Tout d’abord commençons par planter quelques bases de logistique. Pour faire fonctionner une usine, il vous faut : du personnel, quatre murs, un toit, des machines et de la matière première.
Sans ce dernier élément, difficile de transformer quoi que ce soit. Dans l’industrie plastique, nous utilisons cette chose étrange en granulés appelée : le Polypropylène. (Le polypropylène (ou polypropène) isotactique, de sigle PP (ou PPi) et de formule chimique (-CH2-CH(CH3)-)n, est un polymère thermoplastique semi-cristallin de grande consommation.) c’est fait pour la minute culture.
Chaque mois il nous en faut des tonnes et des tonnes… Nous mettons ça dans un camion et après une longue route, plusieurs passages de frontières et quelques arrêts aux douanes le tout arrive à Luga !
Maintenant, petite question de logique : Quelle est la condition sine qua non pour faire avancer un poids lourd ? Du diesel ! Oui, mais aussi ? Des pneus ! Certes , et encore ? Un chauffeur ! Aller une dernière chance…. Heuuu…. Un moteur ? Bien vu mais il manque encore quelque chose !
C’est noir, long et dur … une route , évidemment!!
Les routes ! Je vous en avais déjà parlé lors d’un précédent article. ( On my way to work !) D’ailleurs le fameux pont a finalement subi une véritable reconstruction, je vous laisse admirer les travaux .
Les routes donc: elles sont généralement dans un état désastreux et la seule, l’unique qui mène à notre usine, j’ai nommé la grande’ « Bolshaya Zareshnaya » ne fait pas exception à la règle.
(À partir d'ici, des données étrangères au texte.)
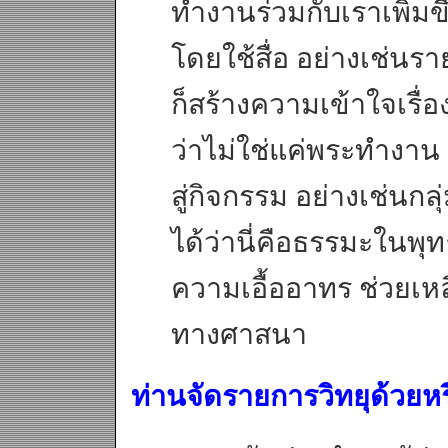
ทำงานร่วมกับเราเพิ่มขึ
โดยใช้สื่อ อย่างเช่นร
ก็สร้างความเข้าใจเรื
ว่าไม่ใช่แค่พระทำงาน
สู่กิจกรรม อย่างเช่นกล
ได้ว่านี่คือธรรมะในพุ
ความเอื้ออาทร ช่วยเหล
ทางศาสนา
ท่านจัดรายการวิทยุด้วยห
Comme nous avons un minimum de savoir vivre, nous faisons reboucher les trous chaque année ! Mais cela ne suffit apparemment pas aux administrateurs » locaux.
Non seulement ils souhaitent que nous prenions en charge la reconstruction totale de la route, mais en plus en leur payant directement dans la poche la modique somme de… beaucoup de roubles (il y a souvent beaucoup de zéros dans les roubles) . Ils auraient l’amabilité de se charger « eux-mêmes » des travaux. Un cousin par-ci , hop un frangin par là, un patte graissée par ici… appelez ça du clientélisme, de la corruption ou de l’escroquerie
Je vous rassure la position de notre directeur a toujours été ferme « non, nous ne cèderons pas au racket sinon, nous n’en finirons jamais de payer ».
Mais les russes ont de la suite dans les idées…
Pour nous mettre un petit coup de pression, ils ont tout simplement eu le génie de poser un panneau « route interdite au camion ». Et là vous faites le lien avec le camion, le polypropylène et tout le tintouin. Pas de route : pas de camion. Pas de camion : pas de polypropylène. Pas de polypropylène : pas de production. Pas de production…. Pas de production (et là c’est la loose).
N’est-ce pas de toute grandeur ? Mais chez Faurecia on ne va pas se laisser faire par un pauvre panneau. Nous avons l’arme ultime : un sac poubelle. (Première mesure préventive)
Mais pas seulement, nous avons aussi mené une action juridique avec la police et surtout, les employés ont rédigé une lettre ouverte dans le journal local.
Cet article rappelle à tout un chacun à quel point Luga est géré par des incapables qui n’ont pas compris qu’avoir une usine de 350 personnes dans un village en extinction comme celui-ci pouvait être une manne.
Ma partie favorite reste « de toute façon il y a des trous et des déchets dans tout Luga et pas un seul jardin d’enfant dans un état acceptable, je pense que tous les habitants de Luga seront d’accord avec nous » aussi, ils expliquent que « dans cette usine il y a du travail avec un salaire fixe et assuré, de la formation et la chance de travailler dans un groupe international ».
Je suis plutôt fière de mes collègues qui s’offusquent d’une telle bêtise et qui (même si nous sommes à une échelle microscopique comparée à la taille du pays) luttent avec leurs moyens contre la corruption du quotidien.
Depuis tout est revenu dans l’ordre, les trous réapparaissent au fur et à mesure et personne n’a l’autorisation légale de bloquer nos livraisons ! C’est pas beau la vie ? On a du plastique et on peut à nouveau vous fournir des planches de bord à foison !!